Monday, May 24, 2010

quick blurb on NoSQL

I've spent about as much time thinking about this as NoSQL developers spend thinking about their schema, but here it is anyway.

At SourceForge I'm presently developing and maintaining a few different systems using all kinds of web tech's and languages - PHP, python, solr, Postgres, MySQL, and mongo. One thing I'm noticing is that the mongo systems are something of a breeze to write, and then a real challenge to maintain - especially debugging. Our mongo experts mostly say that the tooling for mongo is just 'immature.' I'm sure they're right, but that also points toward what I think might be a fundamental difference in the two modes of development.

AFAIK, there aren't any "old" NoSQL systems around? Mongo is only out since 2007, and Cassandra since 2008? We started using mongo early 2009, and even just one year out it feels so much more painful to maintain than our Postgres or MySQL systems that have been around since 1999! My theory is that NoSQL sacrifices maintenance and future development effort for the sake of startup development. I even made a neat drawing:



Initially mongo seems to save on effort until the first valley - initial launch. At this point, the system launches and typically starts interacting with other systems and with users - data requirements change towards reality, which means code - i.e., function and logic - changes, not just model. In our environment, all other systems that use the data must also change their code which seems harder than the originating code. The code and the data are so intermixed that seemingly any and every change in either domain makes knock-on effects that have to be addressed.

In a typical schema data system, we front-load a bit of data modeling effort.

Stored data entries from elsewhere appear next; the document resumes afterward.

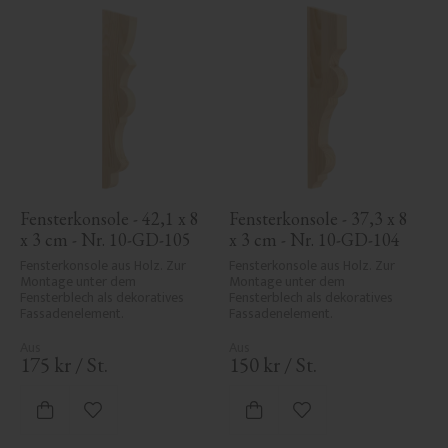
Fensterkonsole - 42,1 x 8 
Fensterkonsole - 37,3 x 8 
x 3 cm - Nr. 10-GD-105
x 3 cm - Nr. 10-GD-104
Fensterkonsole aus Holz. Zur 
Fensterkonsole aus Holz. Zur 
Montage unter dem 
Montage unter dem 
Fensterblech als dekoratives 
Fensterblech als dekoratives 
Fassadenelement.
Fassadenelement.
175
kr
/
St.
150
kr
/
St.
Zu Favoriten hinzufügen
Zu Favoriten hinzufü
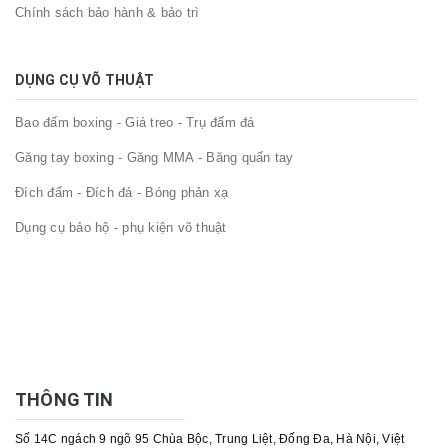
Chính sách bảo hành & bảo trì
DỤNG CỤ VÕ THUẬT
Bao đấm boxing - Giá treo - Trụ đấm đá
Găng tay boxing - Găng MMA - Băng quấn tay
Đích đấm - Đích đá - Bóng phản xạ
Dụng cụ bảo hộ - phụ kiện võ thuật
THÔNG TIN
Số 14C ngách 9 ngõ 95 Chùa Bộc, Trung Liệt, Đống Đa, Hà Nội, Việt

After launch, when we get new and changing data requirements we typically address the schema changes that might be involved, and may have to write a data migration/transformation script. But beyond that, it seems we don't have to worry about data integrity or any other knock-on effects. We can change some data-access or model classes and be on our way.

So, am I just an old crusty developer shouting at these NoSQL kids to "get off my lawn!" ? Or has anyone else noticed this too? Maybe it's just the heterogeneous mix of NoSQL + schema that's killing me. Just seems like such a pain for not enough benefit?